Investigators examine the wreckage after a small plane crashed near...

Investigators examine the wreckage after a small plane crashed near the west shore of Three Mile Harbor in East Hampton on Oct. 6. Credit: Thomas J. Lambui

Several aspects about the Oct. 6 private plane crash that killed a local pilot when a wing fell off soon after taking flight in East Hampton may suggest possible causes, including a missing nut, aviation crash experts said.

That nut should have helped secure the bolt attaching the right wing — the one that came off — to the right strut, which supports the wing.

In a recent preliminary report, the National Transportation Safety Board revealed the nut was gone — though the bolt’s threads were intact.

The undamaged threads, the experts said, show the nut was not ripped off in flight.

Noting the NTSB has yet to issue its “probable cause” finding, Michael F. Canders, aviation center director at Farmingdale State College, said: “When one piece of hardware like that is missing, it can over time, maybe create a vibration or some other stress on the wing that could have a disastrous result.”

J. Michael Davis, an associate professor of aeronautical engineering technology at Purdue University, added: “Who knows if it was ever torqued properly; it could have just fallen off.”

Though the impact of the crash “separated” the left wing strut from the wing, its bolt “remained secure with the nut,” the report said.

“The nut missing from the strut attachment point is a significant finding and although all explanations are still being considered, this will be a significant focus for the National Transportation Safety Board,” said Shawn Pruchnicki, a professor at Ohio State University's College of Engineering, Aviation and Integrated Systems Engineering.

The NTSB Materials Laboratory is examining both right and left wing “strut assemblies,” the report said.

The right wing, according to the NTSB, landed in a tree 770 feet away from the rest of the Seamax M-22 amphibious aircraft, which came down in shallow water in Three Mile Harbor, north of the town.

Other unusual features about this crash the experts highlighted include how new this fixed-wing two-seater was — its first Federal Aviation Administration certificate was only issued on April 15 — and how exceptionally rare it is for planes to lose wings, a problem much more likely to occur in severe storms or if a pilot attempts a stunt the plane cannot withstand.

Also, the experts pointed to the preflight check as another unusual circumstance.

The pilot, Kent Feuerring, 57, of Sagaponack, who was the president of the East Hampton Aviation Association, was the sole occupant of the plane the day it crashed.

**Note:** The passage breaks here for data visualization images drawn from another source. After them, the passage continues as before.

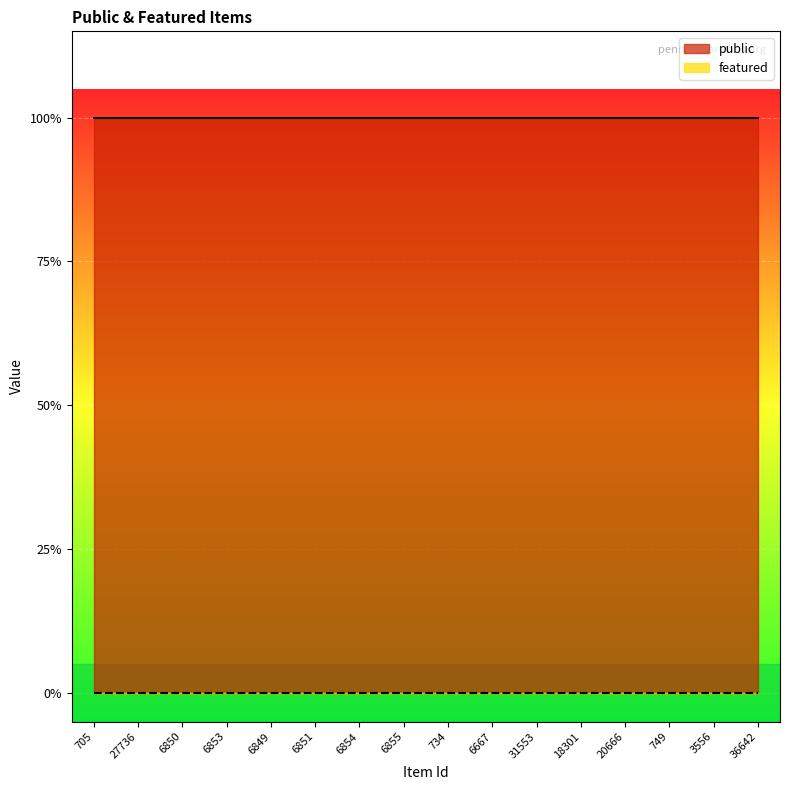

True or false: public has a value of 1 at 734.

True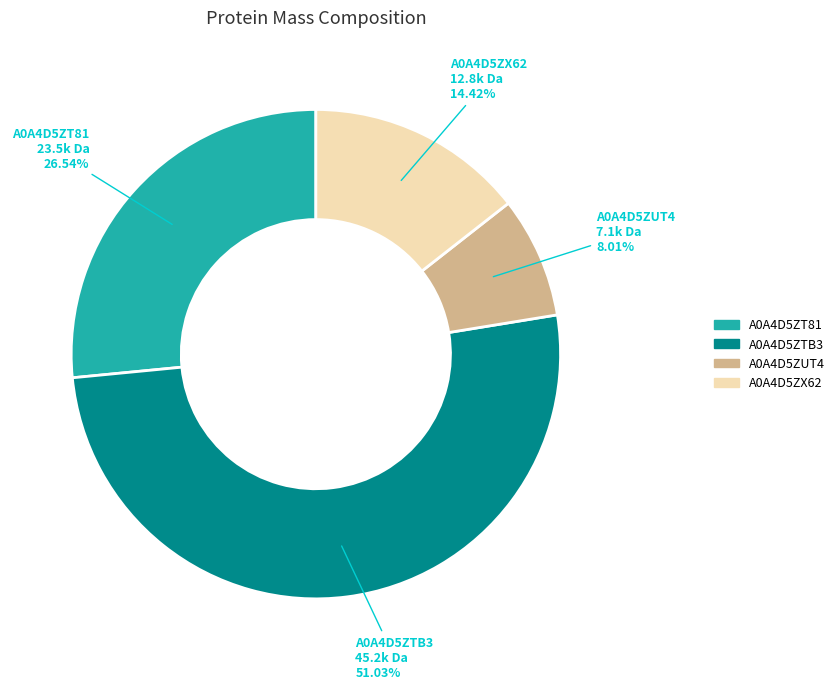

Approximately how many times larger is the value at A0A4D5ZTB3 compared to A0A4D5ZX62?

3.5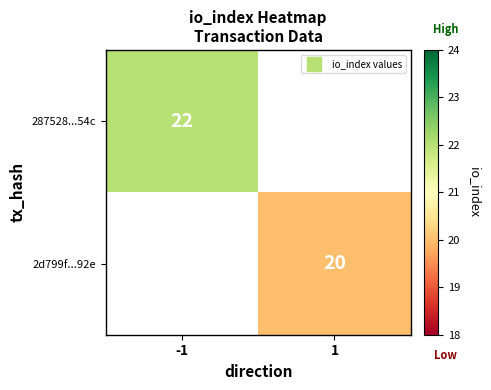

True or false: 2d799f...92e has a value of 11.5 at 1.

False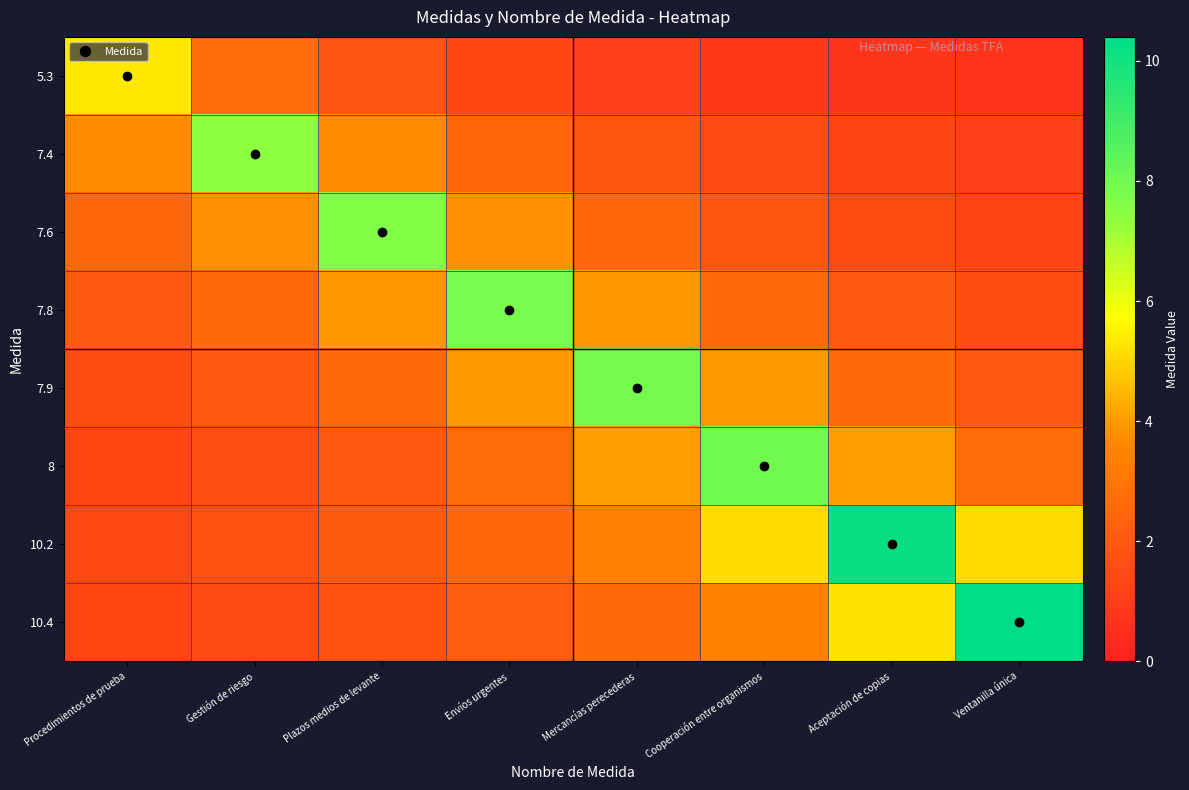

Reading right to left, extract all data points from this chart.

5.3: Ventanilla única=0.7	Aceptación de copias=0.8	Cooperación entre organismos=0.9	Mercancías perecederas=1.1	Envíos urgentes=1.3	Plazos medios de levante=1.8	Gestión de riesgo=2.6	Procedimientos de prueba=5.3
7.4: Ventanilla única=1.1	Aceptación de copias=1.2	Cooperación entre organismos=1.5	Mercancías perecederas=1.9	Envíos urgentes=2.5	Plazos medios de levante=3.7	Gestión de riesgo=7.4	Procedimientos de prueba=3.7
7.6: Ventanilla única=1.3	Aceptación de copias=1.5	Cooperación entre organismos=1.9	Mercancías perecederas=2.5	Envíos urgentes=3.8	Plazos medios de levante=7.6	Gestión de riesgo=3.8	Procedimientos de prueba=2.5
7.8: Ventanilla única=1.6	Aceptación de copias=1.9	Cooperación entre organismos=2.6	Mercancías perecederas=3.9	Envíos urgentes=7.8	Plazos medios de levante=3.9	Gestión de riesgo=2.6	Procedimientos de prueba=1.9
7.9: Ventanilla única=2.0	Aceptación de copias=2.6	Cooperación entre organismos=4.0	Mercancías perecederas=7.9	Envíos urgentes=4.0	Plazos medios de levante=2.6	Gestión de riesgo=2.0	Procedimientos de prueba=1.6
8: Ventanilla única=2.7	Aceptación de copias=4.0	Cooperación entre organismos=8.0	Mercancías perecederas=4.0	Envíos urgentes=2.7	Plazos medios de levante=2.0	Gestión de riesgo=1.6	Procedimientos de prueba=1.3
10.2: Ventanilla única=5.1	Aceptación de copias=10.2	Cooperación entre organismos=5.1	Mercancías perecederas=3.4	Envíos urgentes=2.5	Plazos medios de levante=2.0	Gestión de riesgo=1.7	Procedimientos de prueba=1.5
10.4: Ventanilla única=10.4	Aceptación de copias=5.2	Cooperación entre organismos=3.5	Mercancías perecederas=2.6	Envíos urgentes=2.1	Plazos medios de levante=1.7	Gestión de riesgo=1.5	Procedimientos de prueba=1.3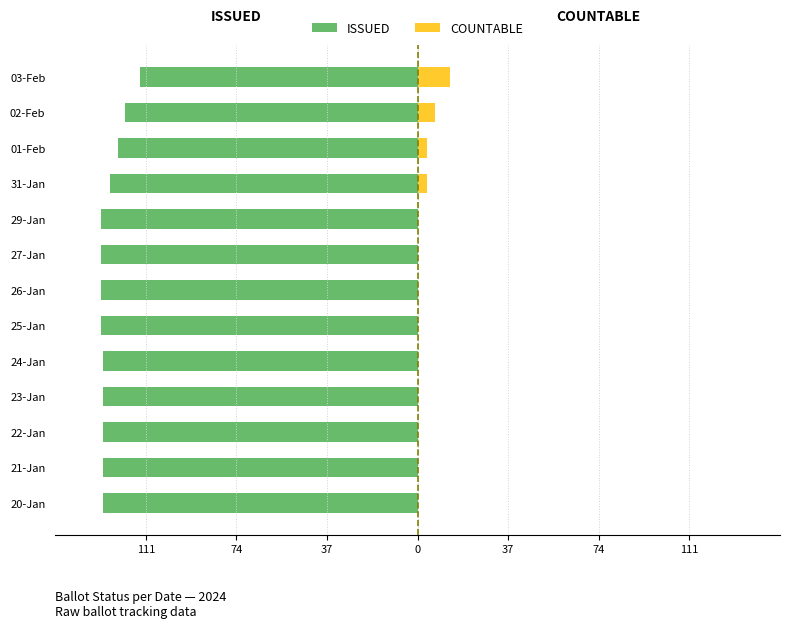

How many data points does each series have?

13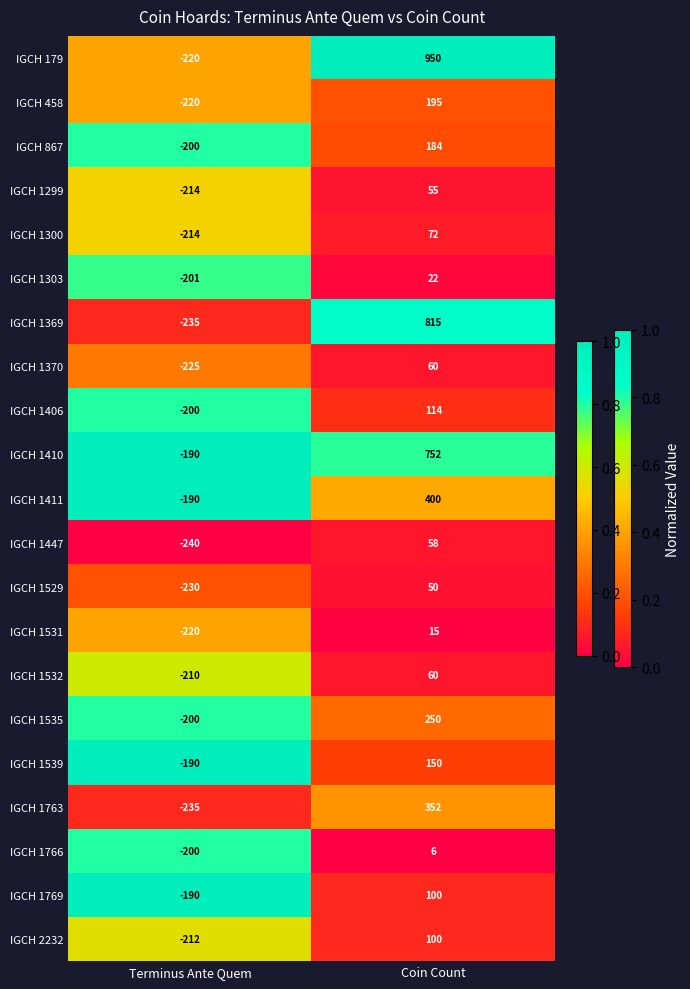

Is it true that IGCH 1535 equals -63 at Terminus Ante Quem?

False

He arrived at the town airport at 11:59 a.m., and “pulled the plane out of the hangar at 12:06 p.m.,” the NTSB said, citing surveillance video.

“Between 12:06 p.m. and 12:08 p.m. the pilot performed a preflight inspection, entered the airplane, shut the canopy, and started the engine at 12:09 p.m.”

Said Purdue’s Davis: “Two minutes — that’s not much of a preflight check.”

Even with new planes, Davis, who is a pilot himself, said he has found elevators, which control a plane’s pitch, lacked critical hardware.

“It is possible to miss things in preflight; you’ve got to go back to the importance of the pilot in command doing a preflight,” said Canders.

The Seamax took off at 12:19 p.m., said the NTSB, which will not issue what should be its final report for two years or longer.

A witness, hearing the plane overhead, then “heard a loud ‘crack,’ saw a wing separate from the airplane, and the airplane spiral down into the water,” the NTSB said.

As Canders said, “Wing departures are obviously most of the time going to be catastrophic unless the pilot is very lucky and maybe close enough to the ground to recover.”